__Things to do__.
[a] Using the text on Gojo Industries below, explain why Jerry and Goldie Lippman set out to find a cleaning product that could be used without water.
[b] Continue the history of Gojo Industries below, starting right after its last sentence.

Gojo Industries, Inc., is a privately held manufacturer of hand hygiene and skin care products founded in 1946, in Akron, Ohio, where it is again headquartered after a period in Cuyahoga Falls. One of its most well-known products is Purell, a hand sanitizer. It offers an electronic hand hygiene monitoring system for medical institutions.

History 
Gojo was founded in Akron, Ohio, by Jerry and Goldie Lippman. During World War II, Goldie worked at the Miller Tire Co. rubber factory and Jerry at the Goodyear Aircraft plant. Like other employees there, both often came home with sticky, difficult-to-remove graphite, tar, and carbon on their hands and clothes. They disliked the products the cleaners used to clean their clothes, so they set out to find an effective cleaning product that could be used without water. Goldie and Jerry worked with Professor Clarence Cook of Kent State University’s chemistry department to formulate a heavy-duty hand cleaner. They called it Gojo Hand Cleaner and sold it to rubber workers, who had sometimes used benzene and other noxious chemicals to clean their skin. After the war they began marketing to automotive service facilities. They quit their factory jobs and started Gojo.

__Records provided__.
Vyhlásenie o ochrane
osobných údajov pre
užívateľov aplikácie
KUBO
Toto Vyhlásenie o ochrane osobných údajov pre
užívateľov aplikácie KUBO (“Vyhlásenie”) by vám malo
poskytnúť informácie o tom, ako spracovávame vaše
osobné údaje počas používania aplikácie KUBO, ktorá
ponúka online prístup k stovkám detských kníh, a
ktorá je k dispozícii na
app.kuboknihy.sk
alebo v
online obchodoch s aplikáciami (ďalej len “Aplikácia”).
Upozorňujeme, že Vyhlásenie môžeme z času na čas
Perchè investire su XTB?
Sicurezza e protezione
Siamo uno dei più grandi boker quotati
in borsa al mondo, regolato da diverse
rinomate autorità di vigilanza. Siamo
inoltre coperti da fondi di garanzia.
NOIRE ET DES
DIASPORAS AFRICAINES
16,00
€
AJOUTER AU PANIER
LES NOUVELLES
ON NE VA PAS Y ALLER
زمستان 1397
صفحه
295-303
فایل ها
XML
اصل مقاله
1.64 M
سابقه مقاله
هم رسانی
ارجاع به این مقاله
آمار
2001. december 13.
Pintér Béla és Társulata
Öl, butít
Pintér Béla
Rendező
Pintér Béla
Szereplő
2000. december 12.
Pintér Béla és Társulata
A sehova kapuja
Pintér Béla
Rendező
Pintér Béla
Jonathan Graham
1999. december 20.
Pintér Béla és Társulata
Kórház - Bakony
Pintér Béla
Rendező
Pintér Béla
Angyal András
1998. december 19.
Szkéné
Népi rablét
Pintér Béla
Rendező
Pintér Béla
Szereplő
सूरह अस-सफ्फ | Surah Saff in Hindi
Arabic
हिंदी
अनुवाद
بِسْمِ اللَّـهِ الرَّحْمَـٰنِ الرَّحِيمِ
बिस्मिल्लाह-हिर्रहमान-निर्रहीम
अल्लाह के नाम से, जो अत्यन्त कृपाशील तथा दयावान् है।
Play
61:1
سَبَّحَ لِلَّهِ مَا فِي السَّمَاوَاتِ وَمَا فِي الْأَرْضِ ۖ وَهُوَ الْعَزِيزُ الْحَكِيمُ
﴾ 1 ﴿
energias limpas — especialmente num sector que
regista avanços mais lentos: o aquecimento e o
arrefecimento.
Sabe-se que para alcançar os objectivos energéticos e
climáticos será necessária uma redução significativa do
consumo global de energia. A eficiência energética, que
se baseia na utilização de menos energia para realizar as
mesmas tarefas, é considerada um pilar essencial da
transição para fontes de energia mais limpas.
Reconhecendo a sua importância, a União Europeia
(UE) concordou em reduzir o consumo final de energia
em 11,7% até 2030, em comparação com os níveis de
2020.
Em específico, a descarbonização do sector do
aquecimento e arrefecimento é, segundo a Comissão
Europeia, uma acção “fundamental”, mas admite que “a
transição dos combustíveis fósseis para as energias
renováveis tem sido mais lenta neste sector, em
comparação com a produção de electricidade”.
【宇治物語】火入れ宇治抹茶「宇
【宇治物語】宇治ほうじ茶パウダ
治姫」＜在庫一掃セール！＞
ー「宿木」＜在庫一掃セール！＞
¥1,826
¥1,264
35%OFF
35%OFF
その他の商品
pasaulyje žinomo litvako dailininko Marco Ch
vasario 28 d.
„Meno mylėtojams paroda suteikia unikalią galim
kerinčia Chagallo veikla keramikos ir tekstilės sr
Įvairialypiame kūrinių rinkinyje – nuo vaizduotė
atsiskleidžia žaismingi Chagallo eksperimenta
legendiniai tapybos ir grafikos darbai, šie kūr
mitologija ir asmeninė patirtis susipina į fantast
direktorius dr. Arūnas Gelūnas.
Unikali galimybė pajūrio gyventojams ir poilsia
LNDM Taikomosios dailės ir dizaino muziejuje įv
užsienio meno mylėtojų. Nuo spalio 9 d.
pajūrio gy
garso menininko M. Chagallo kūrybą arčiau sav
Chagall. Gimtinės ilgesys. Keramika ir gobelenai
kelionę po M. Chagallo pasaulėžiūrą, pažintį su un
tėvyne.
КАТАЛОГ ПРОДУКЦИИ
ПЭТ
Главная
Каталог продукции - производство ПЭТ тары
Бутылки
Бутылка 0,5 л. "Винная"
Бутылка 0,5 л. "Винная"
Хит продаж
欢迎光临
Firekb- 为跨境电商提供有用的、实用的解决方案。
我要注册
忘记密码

__Exercise answers__.
[a] While working at rubber and aircraft plants during World War II, they often came home with sticky, hard-to-remove graphite, tar, and carbon on their hands and clothes. They disliked the products their cleaners used on their clothes, so they looked for an effective cleaner that needed no water.

[b]
The company's first name and product was GoGo, Goldie's nickname, but another company had already used the name, so the founders came up with Gojo, with the "G" standing for Goldie and the "J" standing for Jerry.

In 1950, Gojo invented a liquid soap dispenser after realizing that users were using much more than was needed to clean their hands, causing buyers to think the product was too expensive. Jerry Lipmann filed a patent for this portion-limiting dispenser in 1952. The original product was meant to clean, not sanitize the skin. In 1988, the company developed the Purell product to disinfect hands.

In 2004, Gojo sold Pfizer the exclusive rights to distribute Purell in the consumer market, while Gojo Industries retained the rights to existing industrial markets. In 2006, Pfizer sold its Consumer Healthcare division, and hence the rights to Purell, to Johnson & Johnson. In 2010, Gojo bought the brand back from Johnson & Johnson.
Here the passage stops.